Host plants:
The larvae are polyphagous on herbs and especially small shrubs such as Vaccinium or Lonicera.
Habitat:
Eurois occultus is particularly typical of cool, bright, montane to subalpine or boreal coniferous forests, which have a well-developed understory of dwarf and other shrubs. But it occurs occasionally also in lower altitudes. In the northern foreland of the Alps it is often common on and around bogs in spruce forest or grassy edges.
Life cycle:
The caterpillar overwinters. In spring, it sometimes rests on the still quite nude twigs of Vaccinium during daytime. I found a half-grown larva in the Engadine at 2000m above sea level during the day concealed in the moss layer under Lonicera coerulea which twigs had eroded buds. The caterpillar is fully-grown in May or June, depending on the altitude. The moths fly from late June to August.

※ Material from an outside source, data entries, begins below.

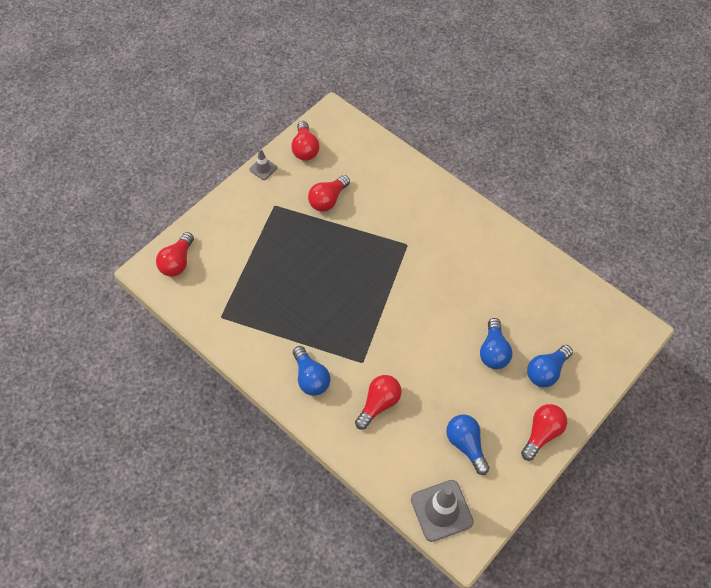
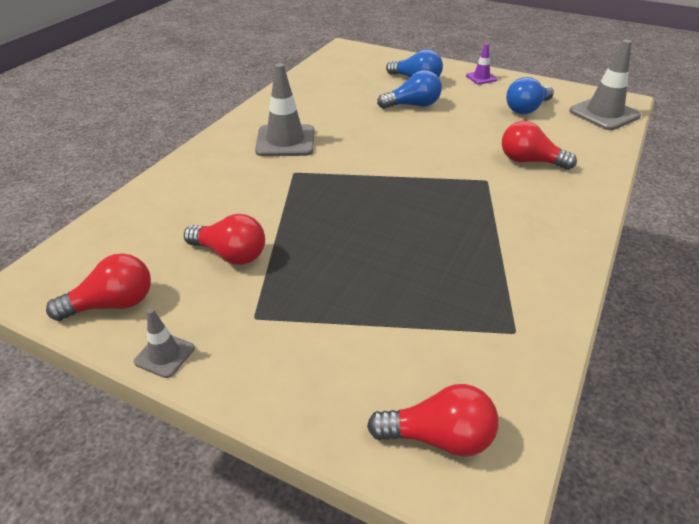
camera: 105 degrees left, 20 degrees down
(311, 378) = (540, 215): blue light bulb -> none
(452, 246) = (285, 141): none -> grey traffic cone
(542, 433) = (481, 78): red light bulb -> purple traffic cone

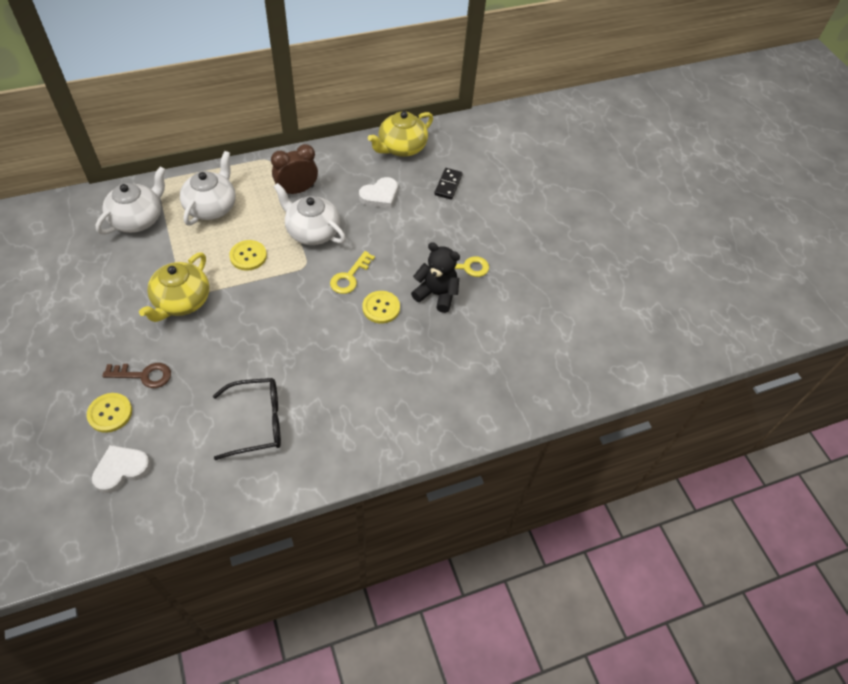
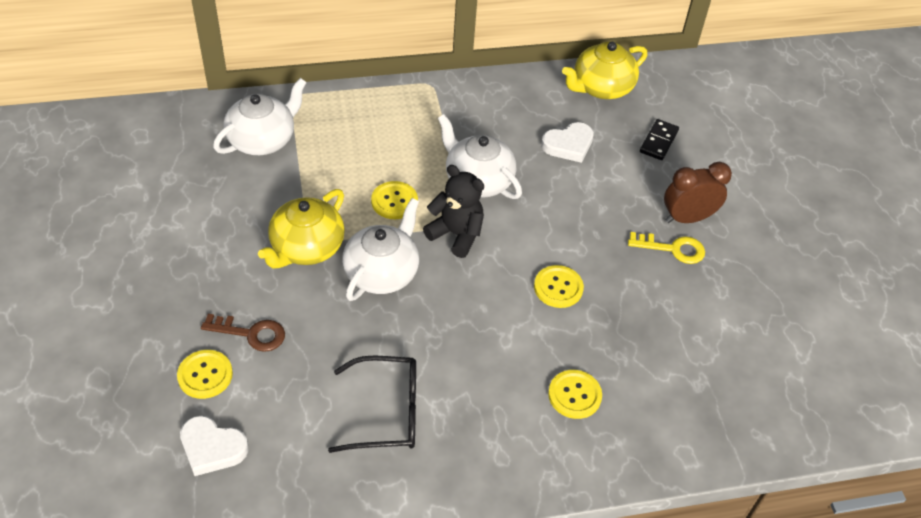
camera: 10 degrees right, 5 degrees down
(121, 469) = (212, 448): white heart -> white heart turned 135 degrees counterclockwise
(211, 207) = (354, 135): white teapot -> white teapot (382, 272)
(297, 190) = (463, 126): brown clock -> brown clock (687, 218)
(350, 277) = (521, 243): yellow key -> none
(400, 389) = (574, 395): none -> yellow button
(436, 294) = (632, 279): black teddy bear -> black teddy bear (456, 234)

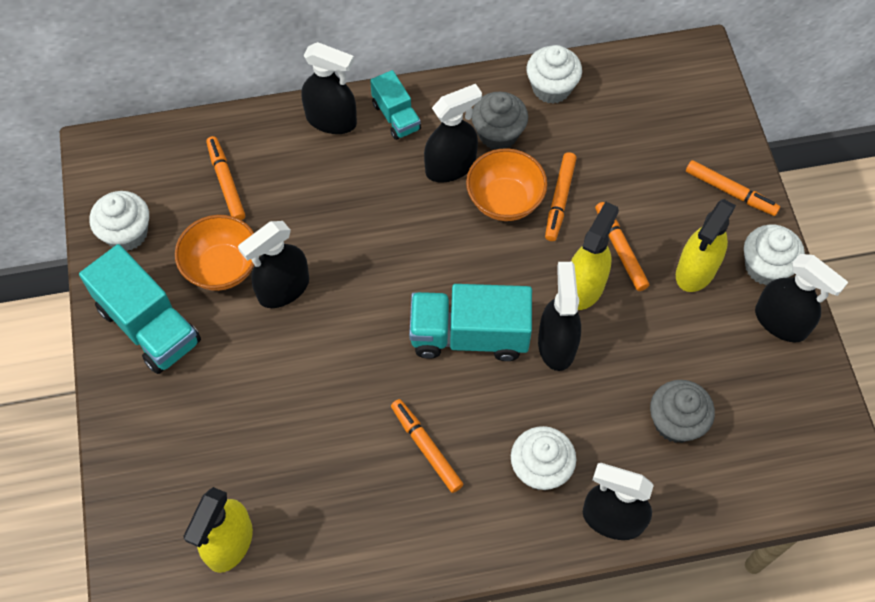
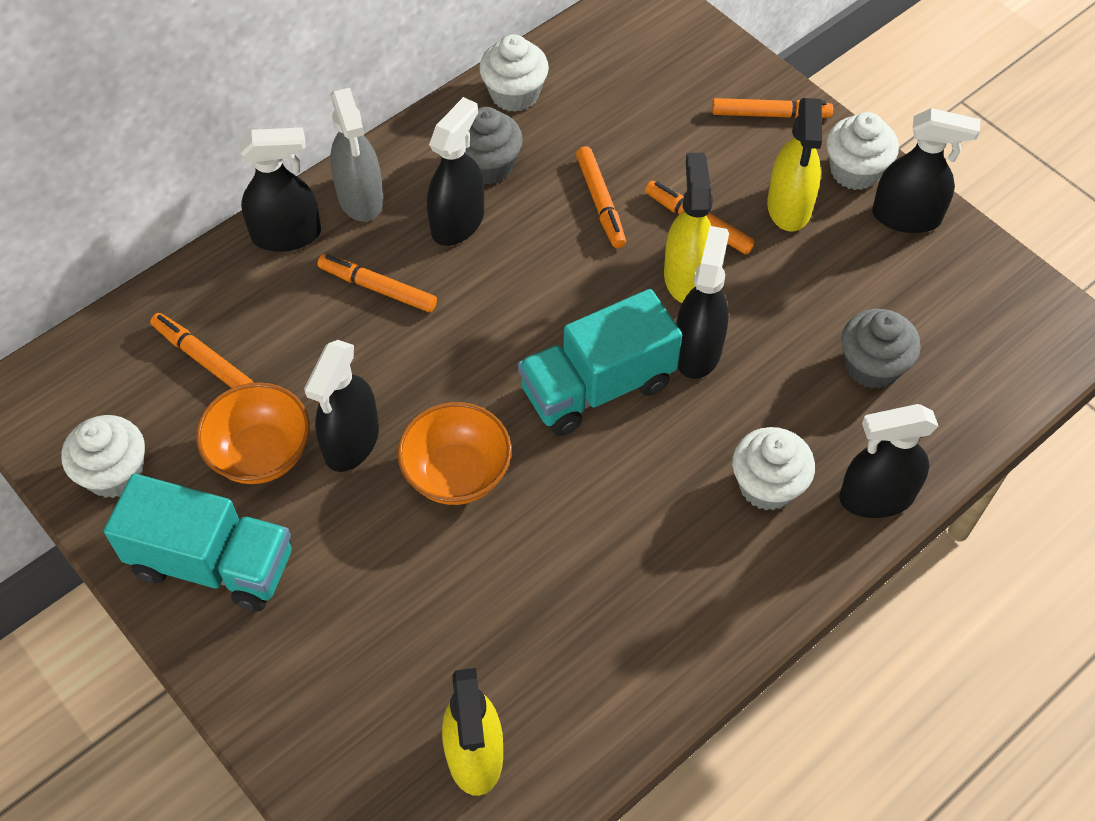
camera: 30 degrees left, 5 degrees down
(396, 116) = (360, 198): turquoise truck -> grey spray bottle
(426, 448) = (630, 529): orange marker -> orange marker (378, 288)
(504, 200) = (541, 230): orange bowl -> orange bowl (457, 474)
(556, 344) = (697, 350): black spray bottle -> black spray bottle turned 45 degrees clockwise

In autumn (especially September to early November) the young larvae are easily nbeaten from the herb layer or from dwarf shrubs.
Endangerment factors:
Eurois occultus should not be especially vulnerable especially in the mountains, even if intense spruce plantations are hardly inhabited.
Remarks:
The distribution is Holarctic (temperate Europe, Asia, North America), but in southern Europe with only a few populations locally in the mountains.